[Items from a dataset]
§ §

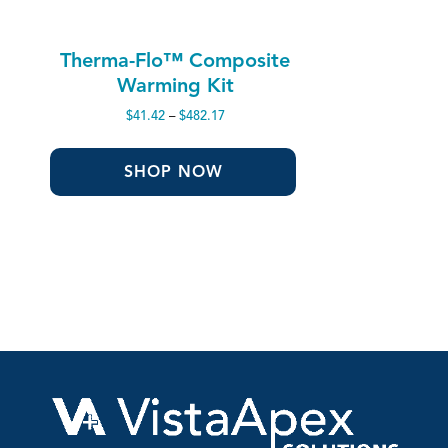
Therma-Flo™ Composite
Warming Kit
Price
$
41.42
–
$
482.17
range:
$41.42
through
SHOP NOW
$482.17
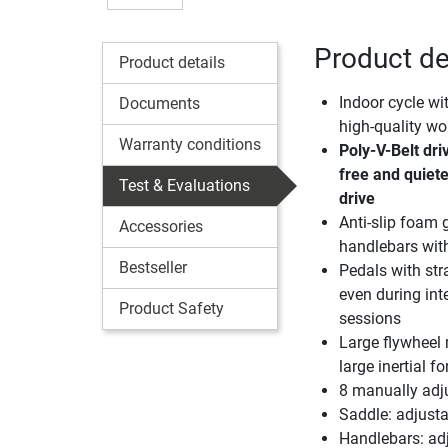
Product de
Product details
Indoor cycle wi
Documents
high-quality w
Warranty conditions
Poly-V-Belt dr
free and quiete
Test & Evaluations
drive
Anti-slip foam g
Accessories
handlebars with
Bestseller
Pedals with str
even during int
Product Safety
sessions
Large flywheel
large inertial f
8 manually adjus
Saddle: adjustab
Handlebars: adj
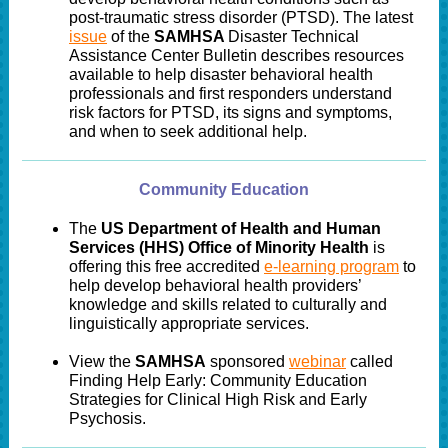
post-traumatic stress disorder (PTSD). The latest
issue
of the
SAMHSA
Disaster Technical
Assistance Center Bulletin describes resources
available to help disaster behavioral health
professionals and first responders understand
risk factors for PTSD, its signs and symptoms,
and when to seek additional help.
Community Education
The
US Department of Health and Human
Services (HHS) Office of Minority Health
is
offering this free accredited
e-learning program
to
help develop behavioral health providers’
knowledge and skills related to culturally and
linguistically appropriate services.
View the
SAMHSA
sponsored
webinar
called
Finding Help Early: Community Education
Strategies for Clinical High Risk and Early
Psychosis.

§ §

[What the task requires] Copy every line of the listing above word for word, leaving out the pictures.

[Output of the task]
Therma-Flo™ Composite
Warming Kit
Price
$
41.42
–
$
482.17
range:
$41.42
through
SHOP NOW
$482.17
Product de
Product details
Indoor cycle wi
Documents
high-quality w
Warranty conditions
Poly-V-Belt dr
free and quiete
Test & Evaluations
drive
Anti-slip foam g
Accessories
handlebars with
Bestseller
Pedals with str
even during int
Product Safety
sessions
Large flywheel
large inertial f
8 manually adjus
Saddle: adjustab
Handlebars: adj
post-traumatic stress disorder (PTSD). The latest
issue
of the
SAMHSA
Disaster Technical
Assistance Center Bulletin describes resources
available to help disaster behavioral health
professionals and first responders understand
risk factors for PTSD, its signs and symptoms,
and when to seek additional help.
Community Education
The
US Department of Health and Human
Services (HHS) Office of Minority Health
is
offering this free accredited
e-learning program
to
help develop behavioral health providers’
knowledge and skills related to culturally and
linguistically appropriate services.
View the
SAMHSA
sponsored
webinar
called
Finding Help Early: Community Education
Strategies for Clinical High Risk and Early
Psychosis.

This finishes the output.